Robot di mungitura, sistemi di feeding personalizzato, di riconoscimento e tracciamento. Sono queste le grandi sfide per l’allevamento italiano. Sono questi infatti i principali driver della sostenibilità zootecnica, che oltre a quella ambientale potranno garantire quella economica, senza la quale nessuna azienda può competere.

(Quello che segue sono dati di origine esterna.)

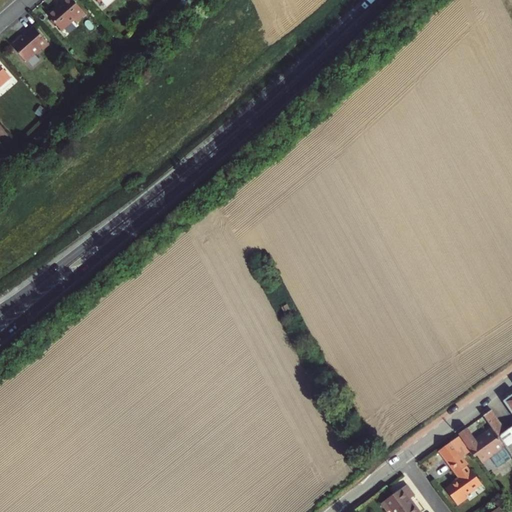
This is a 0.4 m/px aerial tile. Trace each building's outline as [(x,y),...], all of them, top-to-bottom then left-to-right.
[(47,16),(61,32),(73,21),(75,23),(84,15),(71,0),(63,0),(61,2),(63,5),(57,10),(55,9),(47,16)] [(21,36),(10,45),(24,61),(39,48),(42,51),(49,46),(34,28),(22,38),(21,36)] [(0,87),(10,78),(0,66),(0,87)] [(492,410),(483,416),(492,428),(504,445),(511,457),(511,394),(504,401),(511,412),(511,425),(506,430),(492,410)] [(346,422),(355,417),(347,403),(340,407),(342,410),(341,412),(346,422)] [(504,445),(492,428),(482,435),(484,438),(477,443),(474,438),(465,445),(470,451),(475,458),(477,457),(481,462),(504,445)] [(470,451),(465,445),(462,440),(459,435),(439,450),(460,478),(445,488),(458,504),(468,497),(466,495),(483,483),(463,456),(470,451)] [(494,456),(500,464),(509,458),(503,450),(494,456)] [(406,484),(392,495),(382,502),(388,511),(391,509),(392,511),(419,511),(410,498),(414,496),(406,484)]
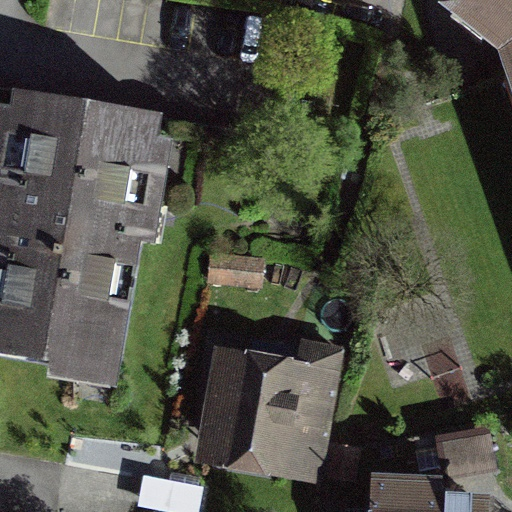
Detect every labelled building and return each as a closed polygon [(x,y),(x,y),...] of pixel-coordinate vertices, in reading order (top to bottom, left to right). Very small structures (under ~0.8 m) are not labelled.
[(511,0),(460,0),(457,4),(509,48),(511,56),(511,0)] [(272,138),(13,94),(0,168),(0,354),(119,375),(151,185),(261,203),(272,138)] [(340,359),(225,341),(207,453),(321,472),(340,359)] [(488,441),(444,450),(450,480),(494,472),(488,441)] [(376,492),(375,511),(496,511),(497,494),(376,492)]
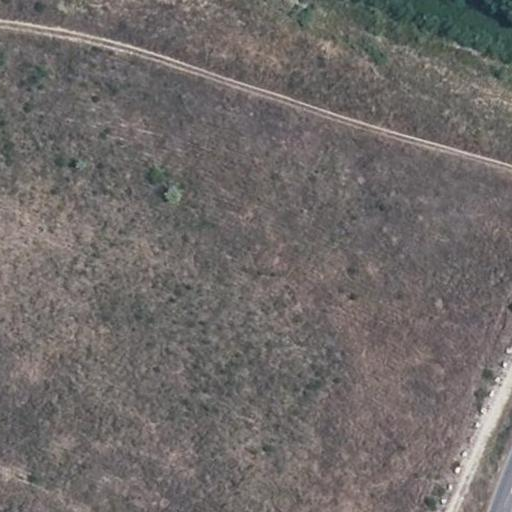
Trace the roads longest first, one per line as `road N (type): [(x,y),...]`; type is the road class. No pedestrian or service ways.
road 1 (track): [(511,138),(282,36),(162,0)]
road 2 (track): [(295,0),(437,62)]
road 3 (track): [(449,511),(511,371)]
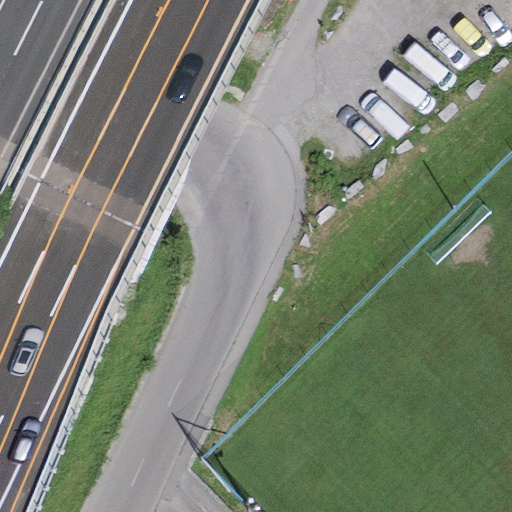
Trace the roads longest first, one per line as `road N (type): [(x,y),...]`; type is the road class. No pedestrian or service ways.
road 1 (unclassified): [(144,470),(217,300),(233,243),(231,194),(197,145),(0,50)]
road 2 (motorway): [(0,383),(192,0)]
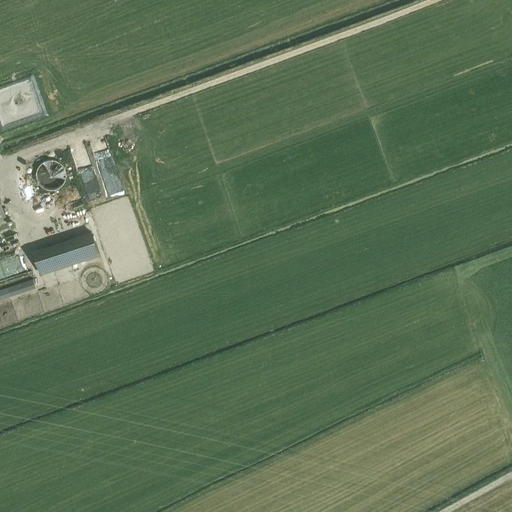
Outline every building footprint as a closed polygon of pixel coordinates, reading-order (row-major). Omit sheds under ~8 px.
[(88,140),(106,197),(122,192),(105,134),(88,140)] [(36,173),(36,175),(36,176),(36,177),(36,178),(37,179),(37,180),(38,182),(39,183),(40,185),(41,186),(42,187),(43,188),(45,189),(47,189),(48,190),(49,190),(52,190),(53,190),(55,189),(56,189),(57,189),(59,188),(60,187),(62,186),(63,184),(64,182),(65,181),(65,180),(66,179),(66,178),(66,177),(66,176),(66,175),(66,174),(66,173),(66,172),(66,171),(65,170),(65,169),(65,168),(64,167),(63,166),(62,164),(61,163),(59,162),(57,161),(56,160),(55,160),(53,160),(51,160),(49,160),(48,160),(47,160),(45,161),(43,162),(41,163),(40,164),(39,165),(39,166),(38,167),(38,168),(37,169),(37,170),(36,171),(36,172),(36,173)] [(95,175),(79,178),(81,190),(97,187),(95,175)] [(71,218),(83,214),(79,200),(59,206),(61,213),(68,210),(71,218)] [(90,229),(31,249),(40,274),(99,253),(90,229)] [(18,232),(0,236),(0,253),(23,247),(18,232)]
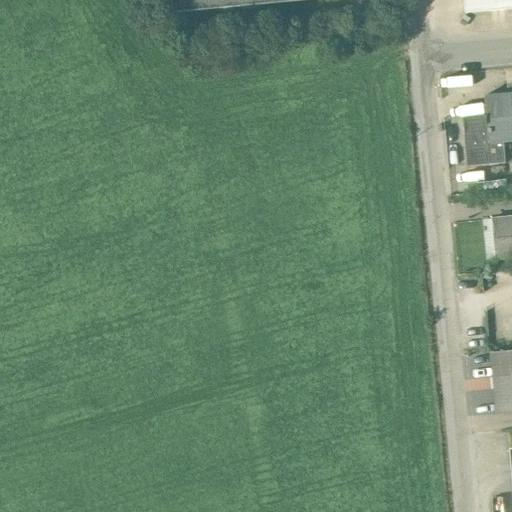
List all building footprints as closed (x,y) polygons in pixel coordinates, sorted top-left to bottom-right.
[(169,0),(171,12),(301,0),(169,0)] [(511,0),(464,0),(466,12),(511,7),(511,0)] [(511,84),(507,85),(508,93),(485,95),(487,115),(489,145),(505,143),(511,142),(511,84)] [(487,115),(463,117),(467,167),(506,164),(505,143),(489,145),(487,115)] [(511,216),(493,218),(497,259),(511,258),(511,216)] [(511,350),(494,352),(500,414),(511,412),(511,350)]
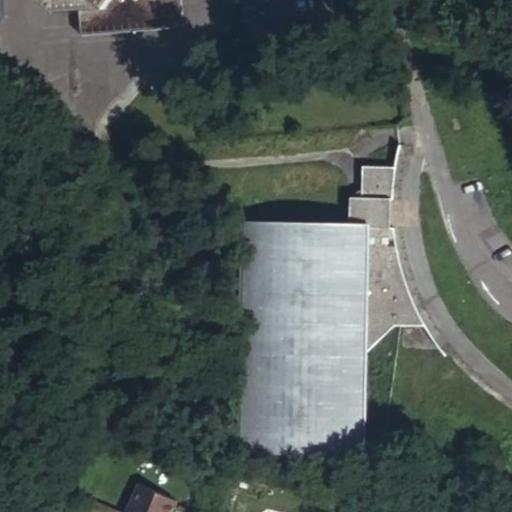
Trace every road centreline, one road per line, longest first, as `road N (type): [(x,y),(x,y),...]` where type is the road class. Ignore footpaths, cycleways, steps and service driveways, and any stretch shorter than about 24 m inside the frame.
road 1 (residential): [(511,396),(446,344),(419,297),(403,233),(404,176),(416,132)]
road 2 (unclassified): [(416,132),(470,257),(511,303)]
road 3 (unclassified): [(376,0),(416,132)]
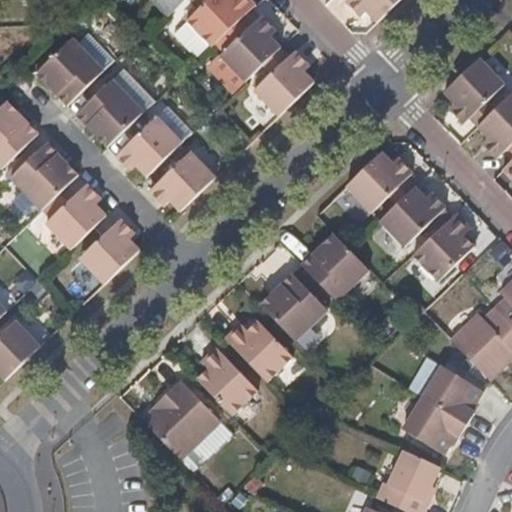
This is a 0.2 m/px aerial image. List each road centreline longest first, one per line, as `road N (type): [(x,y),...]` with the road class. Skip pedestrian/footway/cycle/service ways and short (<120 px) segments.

I più recenti dati diffusi dalla Ue dicono che entro il 2030 il Vecchio Continente coprirà il 27% della produzione lattiero-casearia mondiale, una leadership che se da una parte prevede una riduzione del numero di bovine allevate, dall’altra evidenzia la contemporanea applicazione di tecnologie molto innovative anche in allevamenti di medie dimensioni.

“Oggi tutti i principali protagonisti dell’innovazione e della comunicazione all’interno del comparto agroalimentare rispondono alle richieste di consumatori che chiedono alimenti salubri, ottenuti da sistemi di allevamento rispettosi del benessere animale e dell’ambiente – afferma Daniele Rama, direttore dell’Alta Scuola di Management ed Economia Agroalimentare (SMEA) dell’Università Cattolica di Cremona – Si tratta di tendenze che riguardano i prodotti alimentari finiti, ma che cominciano ad avere un impatto significativo anche sulle aziende di produzione come gli allevamenti. Pensiamo ai protocolli sul benessere animale introdotti di recente in diversi contratti di fornitura o al successo che in altri Paesi ha avuto il cosiddetto latte A2, più digeribile e considerato più naturale”.